提示：包含EXCEPTION 子句的块明显更多进出比没有的街区贵。因此，不要无需使用EXCEPTION。
您也不需要额外的 IF 构造。将SELECT 与WHERE 一起使用。
将new_identity_id 设为OUT 参数以简化。
使用RETURNING 子句并将结果 identity_id 直接插入OUT 参数。除了更简单的代码和更快的执行之外，还有一个额外的、微妙的好处：您获得了实际插入的值。如果桌面上有触发器或规则，这可能与您使用INSERT 发送的内容不同。
PL/pgSQL 中的分配相对昂贵。将这些减少到最低限度以获得高效的代码。
您也可以删除最后一个剩余变量_current_ts，并在子查询中进行计算，那么您根本不需要DECLARE。我留下了那个，因为计算它一次可能有意义，如果函数循环多次...

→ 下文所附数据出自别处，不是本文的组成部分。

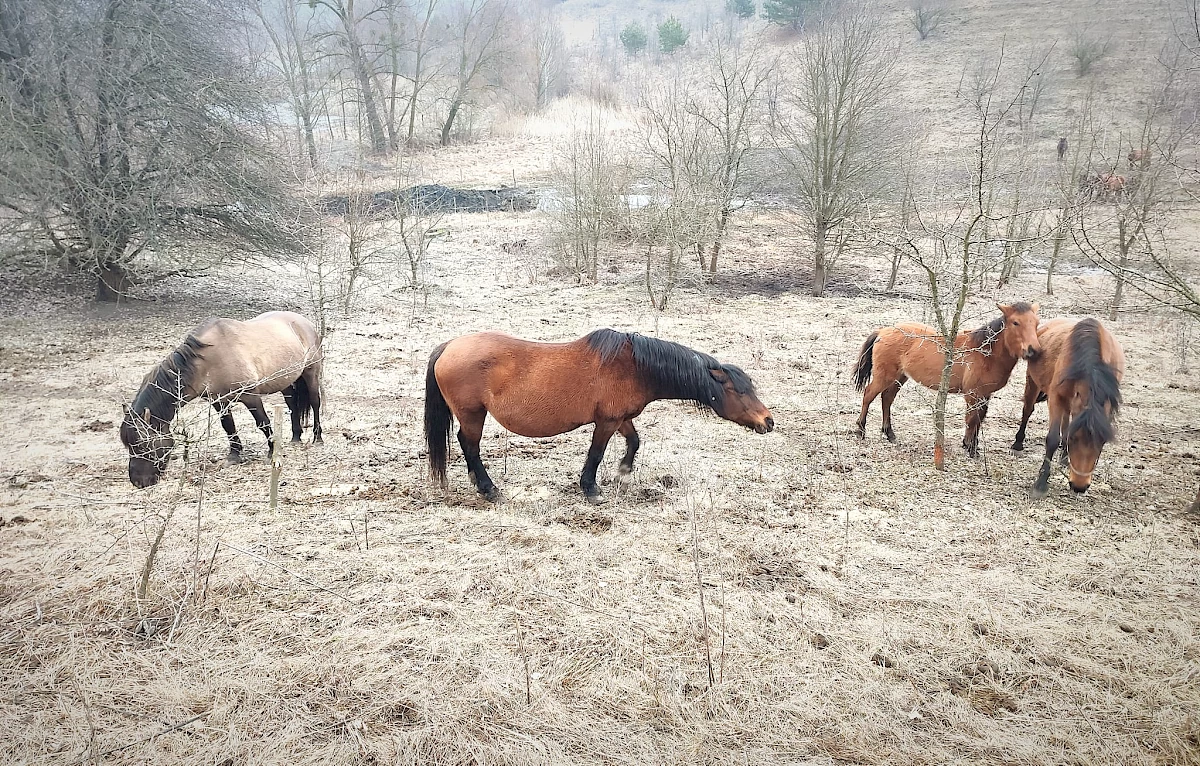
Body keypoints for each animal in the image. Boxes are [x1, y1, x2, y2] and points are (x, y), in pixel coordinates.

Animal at [119, 309, 324, 485]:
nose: (138, 482)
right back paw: (296, 437)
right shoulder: (219, 401)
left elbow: (263, 423)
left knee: (315, 403)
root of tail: (304, 322)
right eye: (128, 445)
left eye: (143, 445)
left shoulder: (250, 396)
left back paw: (317, 437)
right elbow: (228, 426)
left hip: (310, 373)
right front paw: (234, 455)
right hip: (287, 381)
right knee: (292, 405)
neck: (208, 361)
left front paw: (272, 451)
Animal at [427, 331, 772, 504]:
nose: (768, 421)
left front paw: (623, 474)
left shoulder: (622, 418)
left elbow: (634, 442)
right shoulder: (606, 421)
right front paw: (591, 490)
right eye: (740, 391)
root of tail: (449, 347)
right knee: (470, 445)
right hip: (473, 414)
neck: (634, 367)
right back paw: (489, 489)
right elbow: (596, 453)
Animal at [854, 304, 1041, 461]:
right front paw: (971, 448)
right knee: (869, 395)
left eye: (1036, 323)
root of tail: (883, 331)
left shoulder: (985, 394)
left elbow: (979, 418)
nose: (1034, 350)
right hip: (884, 376)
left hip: (900, 377)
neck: (985, 352)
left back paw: (889, 433)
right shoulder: (973, 394)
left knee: (887, 399)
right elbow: (972, 419)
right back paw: (860, 430)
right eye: (1016, 322)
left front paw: (971, 445)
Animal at [1012, 316, 1123, 499]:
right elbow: (1052, 439)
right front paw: (1041, 484)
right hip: (1033, 383)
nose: (1079, 486)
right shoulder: (1056, 398)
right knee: (1027, 410)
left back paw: (1064, 458)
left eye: (1102, 442)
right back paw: (1018, 444)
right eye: (1074, 439)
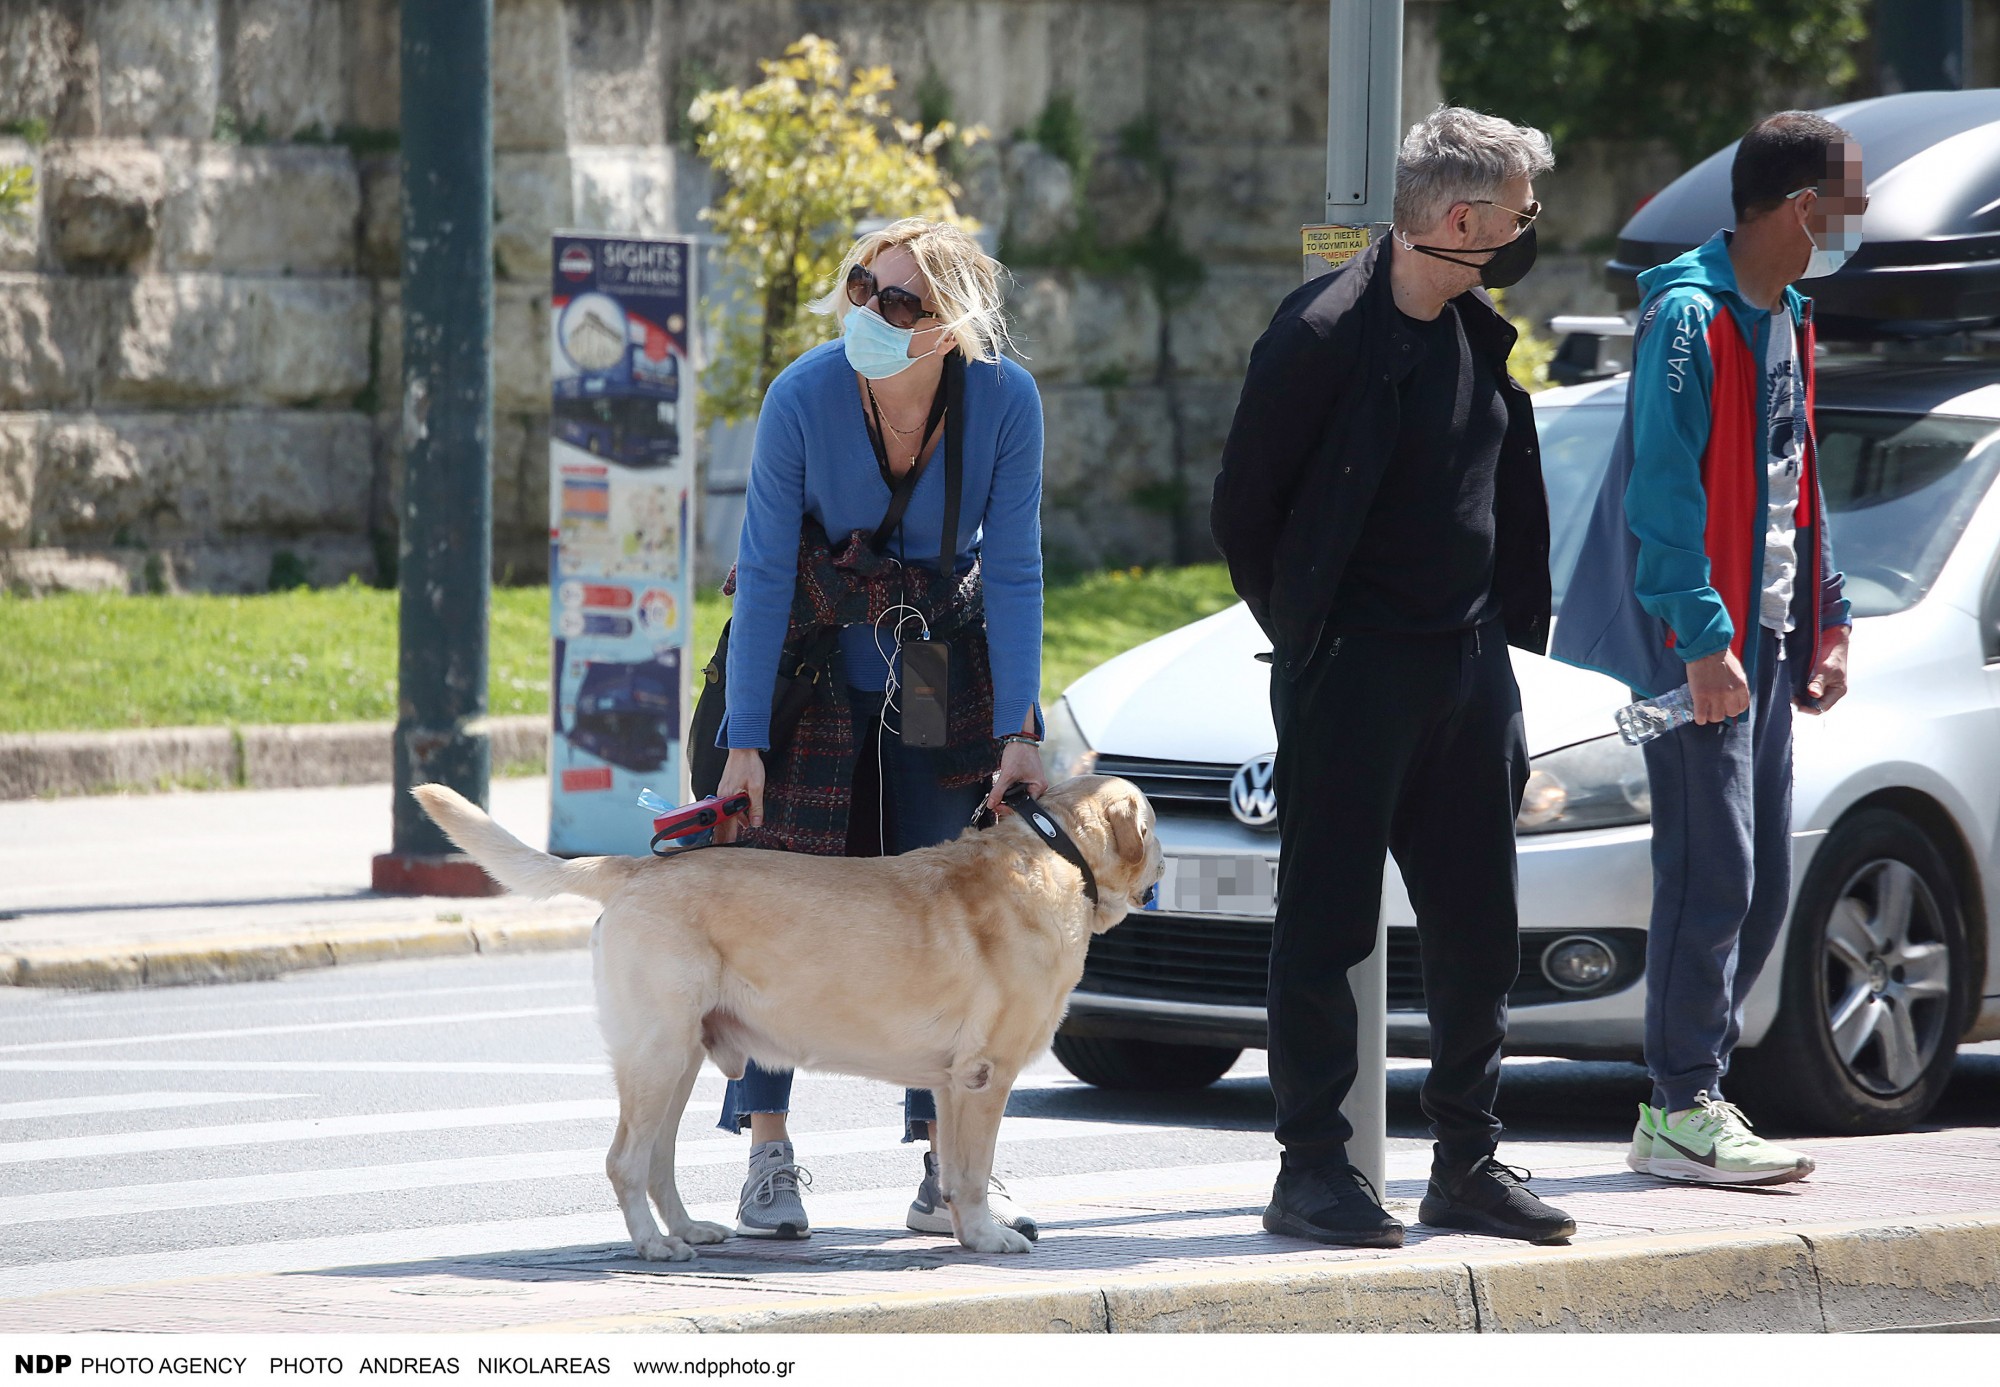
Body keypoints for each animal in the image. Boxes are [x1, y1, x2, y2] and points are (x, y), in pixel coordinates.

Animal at [410, 775, 1160, 1263]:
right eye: (1152, 828)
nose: (1165, 861)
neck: (1057, 853)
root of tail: (635, 868)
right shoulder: (984, 1076)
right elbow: (972, 1171)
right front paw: (987, 1238)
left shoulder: (950, 1084)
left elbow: (950, 1168)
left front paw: (961, 1228)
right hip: (658, 1052)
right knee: (625, 1159)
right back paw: (654, 1245)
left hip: (680, 1059)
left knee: (657, 1160)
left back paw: (689, 1230)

剩下的就是一个 SQL 命令，包裹在LOOP 中以重试直到成功。
如果您的表格有可能溢出（使用全部或大部分 int4 数字） - 严格来说，总是机会 - 我会添加一个计数器并在大约 100 次迭代后引发异常以避免无限循环。

【讨论】：

哇！这就是我所说的工程！我猜您正在使用单个查询（全部在一个查询中），因为在解析后它们执行得非常快。现在必须升级我的 9.4 安装。谢谢！
@Nulik：基本上，是的。在幕后，plpgsql 中的每个分配都是一个单独的SELECT（非常基本且快速，但仍然如此）。只要不变得复杂，在单个查询中完成所有操作通常会更快。